Friday, 4 March 2011

Quotes of the week: Bankers, spies, schoolgirls

Max Clifford in the Sun on a legal gag stopping the paper publishing full details of a banker's affair with a colleague: "Many people, many of whom have suffered because of the greed and mistakes of bankers, cannot afford protection from the law. The fact that this person has been able to because he is rich is totally wrong."

Guardian readers' editor Chris Elliott on why the paper identified Roland Davis as a CIA agent: "It is impossible for newspapers to operate in any effective way without sometimes having to make decisions that could lead to physical harm or reputational damage. The role of newspapers is not to duck them but to apply a set of ethical tests against as much information as they can find – which I think happened in this case – and then bear the consequences."

Guardian editor-in-chief Alan Rusbridger: "We were asked by the British government not to run the Yemeni cables during the WikiLeaks investigation because it would undermine the fight against Islamists. We refused. Two months later that looks like the right decision."

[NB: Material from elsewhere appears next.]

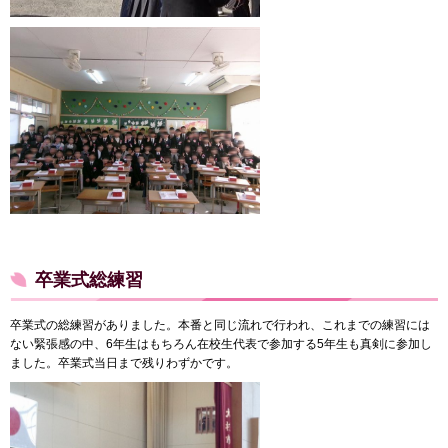
卒業式総練習
卒業式の総練習がありました。本番と同じ流れで行われ、これまでの練習には
ない緊張感の中、6年生はもちろん在校生代表で参加する5年生も真剣に参加し
ました。卒業式当日まで残りわずかです。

Tower Hamlets Tory group leader Peter Golds on ConservativeHome: "Officers have removed the press table from the council chamber. Reporters from the established press have to queue up for the gallery and sit where they can to take notes in what ever fashion is possible. The Head of Communications and Marketing of course, has a raised, front row seat. Elected bodies from humble Parish Councils to Parliament provide press tables, but not Tower Hamlets Council."

Kevin Marsh on leaving the BBC after 33 years: "I'm resigned to a lifelong association the Hutton inquiry, report and fall out. Maybe one of the first things I'll be able to do outside the BBC is something I was unable to do inside it - finally give my own account."

Committe to Protect Journalists
in a letter to the President of the Ukraine:
"The case of Georgy Gongadze is a litmus test for you and your administration, and we urge you to ensure that none of the perpetrators of his kidnapping and killing are allowed to walk free."

Richard Sambrook on new website Churnalism.com launched by the Media Standards Trust: "As an exercise by the Trust to support the independence of news and highlight lazy journalism it is entirely a Good Thing. That it has a use at all is a reflection of the shrinking of staff and resources in newsrooms and the growth of PR. However, it does encourage a dated view of PR as a Bad Thing – that PR and press releases must be a toxic influence on the pure well of journalism. The truth is rather different. There is of course Good PR and Bad PR just as there is Good Journalism and Bad Journalism."

Julian Assange as told to Ian Hislop: "The reporters on the Guardian disappointed me they failed my masculinity test. They behaved like gossipping schoolgirls."